Dottor Innamorato, che cos’è il Fuoco di Sant’Antonio?

«Si tratta di un’eruzione vescicolare su base eritematosa, che compare dopo la riattivazione del virus Varicella-Zoster. Questo virus che causa la varicella, rimane latente nei gangli dei nervi sensitivi per moltissimo tempo, addirittura per tutta la vita, per risvegliarsi successivamente in determinate condizioni».
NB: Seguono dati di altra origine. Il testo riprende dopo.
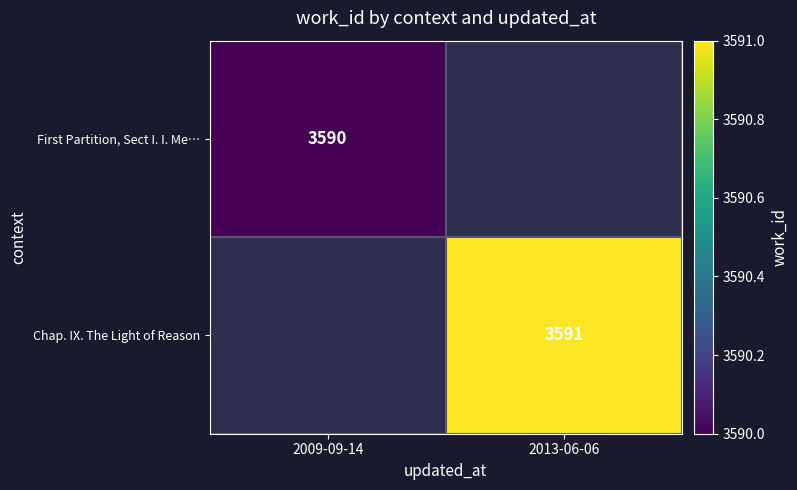

Which has a higher value, 2013-06-06 or 2009-09-14?

2009-09-14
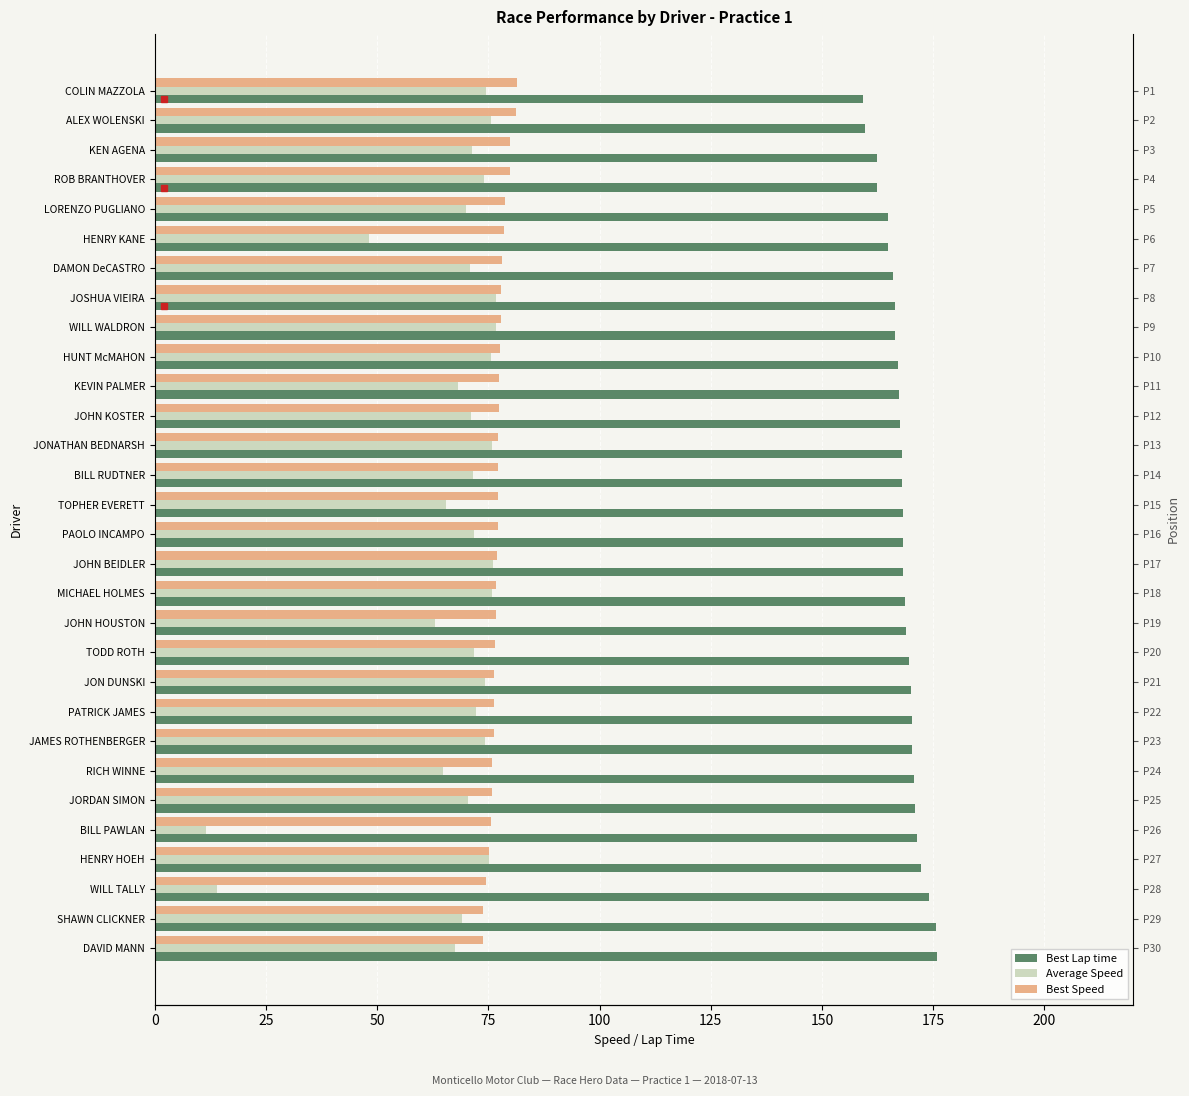

True or false: Best Lap time has a value of 168.2 at PAOLO INCAMPO.

True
In quali condizioni, per esempio?

«Generalmente si manifesta in tutti quei casi in cui è presente un calo delle difese immunitarie dovuto a malattie che lo riguardano, a un forte stress, oppure all’utilizzo di terapie farmacologiche di immunosoppressione. Di solito, colpisce persone al di sopra dei 60 anni, ma non sono rare manifestazioni anche in soggetti più giovani. In alcuni casi può essere molto debilitante. Le recidive sono poco frequenti, riguardano solo il 4% dei pazienti, ma molti soggetti, in particolare gli anziani, hanno dolori persistenti o ricorrenti nella zona coinvolta anche quando l’eritema si è risolto. In tal caso si parla di Nevralgia post erpetica (NPE), una condizione che può prolungarsi per mesi o anni. Il dolore può rendere ardui persino i gesti quotidiani come lavarsi, vestirsi e ogni genere di contatto con la parte interessata; per esempio anche lo sfregamento con una maglietta appena indossata può produrre dolore».

Con quali sintomi compare il Fuoco di Sant’Antonio?

«I sintomi cominciano con un dolore intenso, persistente, oppure di breve durata, simile a scosse elettriche, ed è seguito a distanza di qualche giorno dalle lesioni che continuano a formarsi per altri 3-5 giorni. Queste alterazioni interessano soprattutto la cute di collo, spalle, dorso e zona toracica; spesso compaiono sia davanti che dietro e scompaiono nel giro di qualche settimana. Il dolore può provocare una sensazione di bruciore e possono essere presenti anche formicolii, prurito e intorpidimento. In alcuni casi, possono comparire sintomi comuni alle condizioni di dolore cronico, come depressione, stanchezza, insonnia, mancanza di appetito, difficoltà di concentrazione, specie se la malattia si protrae per svariato tempo».

Come si cura?

«Non esiste una terapia specifica, il trattamento si orienta sul controllo dei sintomi. Si somministrano degli antivirali, che riducono la gravità e la durata dell’eruzione acuta e anche l’incidenza della nevralgia posterpetica. Per questo è importante intervenire il prima possibile con una terapia che deve durare almeno una settimana»

E per quanto riguarda il trattamento della Nevralgia Post Erpetica?

«I trattamenti comprendonoanticonvulsivanti (gabapentinoidi), antidepressivi triciclici, unguenti a base di capsaicina o lidocaina per via topica e iniezioni di tossina botulinica. Nei casi in cui il paziente lamenti dolore dopo la guarigione delle lesioni e il medico di medicina generale abbia il sospetto di un dolore neuropatico, il percorso clinico va condiviso con il Centro di Terapia del Dolore. Nei nostri ambulatori afferiscono ogni anno in media 60 pazienti con NPE, per la stragrande maggioranza over60 e spesso diabetici. Il virus colpisce, di solito, aree già compromesse, per questo cerchiamo la coesistenza di altre patologie. I maggiori risultati si ottengono con l’applicazione di cerotti di capsaicina (peperoncino) in regime di DH ospedaliero; in alternativa, se questi non dovessero avere l’effetto atteso, si può intervenire con l’impianto di uno stimolatore gangliare, che consiste nel collocare un minicatetere nel ganglio interessato e una piccola batteria che lo alimenta sottocute. Si tratta di una terapia innovativa e mininvasiva, che è in grado di azzerare i sintomi e di migliorare la qualità di vita al 90% dei pazienti che si sottopongono a questo intervento».